Der norwegische Film Mot Naturen zeigt das Wandern als die Selbsttherapie des modernen Mannes
von Jannik Gronemann
Was wurde in den letzten Jahren viel gewandert. Pilgerrouten wurden zu ausgetretenen Pfaden, Strandhandtücher gegen Trecking-Rucksäcke getauscht und Bücher wie Hape Kerkelings „Ich bin dann mal weg“ zu Bestsellern. Die Traumata vom Wanderurlaub mit den Eltern scheinen vergessen und so schnürt der moderne Mensch mittlerweile ganz freiwillig sein klobiges Schuhwerk. Nicht aus reinem Selbstzweck, sondern viel mehr als Bewältigungstaktik, um den Anforderungen unserer schnelllebigen Welt Herr zu werden.
Das legten zumindest die zahlreichen Interpretationen dieses Trends nahe, die allesamt zu einer ähnlichen Erklärung kommen: In Zeiten von nicht enden wollenden Informationsfluten, berufsbedingter Selbstausbeutung und einem vom „Always on“-Gestus gezeichneten Internetverhalten, bedarf es hin und wieder eben einer kompletten Entschleunigung. Back to basics. Back to nature. Hier, abseits aller Ablenkungen unserer Überflussgesellschaft, findet man wieder zu sich selbst und kann mit gesundem Abstand einen Blick auf das eigene Leben werfen. Der Weg als metaphysisches Ziel, das eine persönliche Katharsis ermöglicht. Man wandert und kommt als besserer und gefestigter Mensch am Ziel an. So zumindest die Theorie.

--------------------------------

▶ **Aufgabe A**:
Beantworte anhand des Textes zum Wandern:
(i) Welches Buch wird als Beispiel für einen Bestseller genannt?
(ii) Wogegen wurden Strandhandtücher getauscht?
(iii) Wessen bedarf es laut den Interpretationen des Trends hin und wieder?
▶ **Aufgabe B**: Gib aus dem Text zum Wandern die Passage wortgetreu wieder, beginnend mit „Der norwegische Film“ und fortlaufend bis „Herr zu werden.“.

--------------------------------

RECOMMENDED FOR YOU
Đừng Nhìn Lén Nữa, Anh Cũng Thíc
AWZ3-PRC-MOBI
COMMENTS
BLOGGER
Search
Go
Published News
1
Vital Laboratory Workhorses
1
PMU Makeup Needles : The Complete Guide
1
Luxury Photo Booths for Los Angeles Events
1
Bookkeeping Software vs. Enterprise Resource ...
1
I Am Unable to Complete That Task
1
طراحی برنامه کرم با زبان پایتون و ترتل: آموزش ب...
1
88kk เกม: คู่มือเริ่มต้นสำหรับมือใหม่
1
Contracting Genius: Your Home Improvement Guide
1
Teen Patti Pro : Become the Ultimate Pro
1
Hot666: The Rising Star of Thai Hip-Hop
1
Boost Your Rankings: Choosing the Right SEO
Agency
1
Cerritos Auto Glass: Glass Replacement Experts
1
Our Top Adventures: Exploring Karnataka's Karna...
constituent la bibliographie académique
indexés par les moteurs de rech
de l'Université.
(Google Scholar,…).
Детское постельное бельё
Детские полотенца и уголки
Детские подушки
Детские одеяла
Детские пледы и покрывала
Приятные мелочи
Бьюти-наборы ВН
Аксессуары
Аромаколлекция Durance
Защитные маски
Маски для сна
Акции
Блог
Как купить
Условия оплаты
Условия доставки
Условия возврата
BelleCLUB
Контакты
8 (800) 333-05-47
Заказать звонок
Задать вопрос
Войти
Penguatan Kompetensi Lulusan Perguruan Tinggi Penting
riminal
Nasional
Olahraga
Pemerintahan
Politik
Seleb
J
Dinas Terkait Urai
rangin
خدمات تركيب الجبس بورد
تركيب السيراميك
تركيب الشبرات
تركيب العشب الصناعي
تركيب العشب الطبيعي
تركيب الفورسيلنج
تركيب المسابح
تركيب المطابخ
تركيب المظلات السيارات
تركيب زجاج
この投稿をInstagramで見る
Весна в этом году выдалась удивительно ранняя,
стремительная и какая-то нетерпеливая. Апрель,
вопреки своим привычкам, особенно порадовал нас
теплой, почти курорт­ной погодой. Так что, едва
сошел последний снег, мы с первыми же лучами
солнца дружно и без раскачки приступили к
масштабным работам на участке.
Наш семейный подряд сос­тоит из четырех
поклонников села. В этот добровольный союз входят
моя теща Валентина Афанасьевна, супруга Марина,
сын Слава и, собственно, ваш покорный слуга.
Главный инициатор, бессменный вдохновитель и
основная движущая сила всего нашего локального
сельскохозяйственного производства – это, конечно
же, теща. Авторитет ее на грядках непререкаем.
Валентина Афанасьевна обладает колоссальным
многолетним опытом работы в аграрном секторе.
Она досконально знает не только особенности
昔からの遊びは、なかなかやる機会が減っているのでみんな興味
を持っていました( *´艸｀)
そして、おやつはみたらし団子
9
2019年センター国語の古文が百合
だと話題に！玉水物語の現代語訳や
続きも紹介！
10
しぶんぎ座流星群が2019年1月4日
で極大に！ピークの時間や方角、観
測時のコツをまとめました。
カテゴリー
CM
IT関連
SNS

--------------------------------

▶ **Lösung A**:
(i) Hape Kerkelings „Ich bin dann mal weg“
(ii) Gegen Trecking-Rucksäcke
(iii) Einer kompletten Entschleunigung

▶ **Lösung B**:
Der norwegische Film Mot Naturen zeigt das Wandern als die Selbsttherapie des modernen Mannes
von Jannik Gronemann
Was wurde in den letzten Jahren viel gewandert. Pilgerrouten wurden zu ausgetretenen Pfaden, Strandhandtücher gegen Trecking-Rucksäcke getauscht und Bücher wie Hape Kerkelings „Ich bin dann mal weg“ zu Bestsellern. Die Traumata vom Wanderurlaub mit den Eltern scheinen vergessen und so schnürt der moderne Mensch mittlerweile ganz freiwillig sein klobiges Schuhwerk. Nicht aus reinem Selbstzweck, sondern viel mehr als Bewältigungstaktik, um den Anforderungen unserer schnelllebigen Welt Herr zu werden.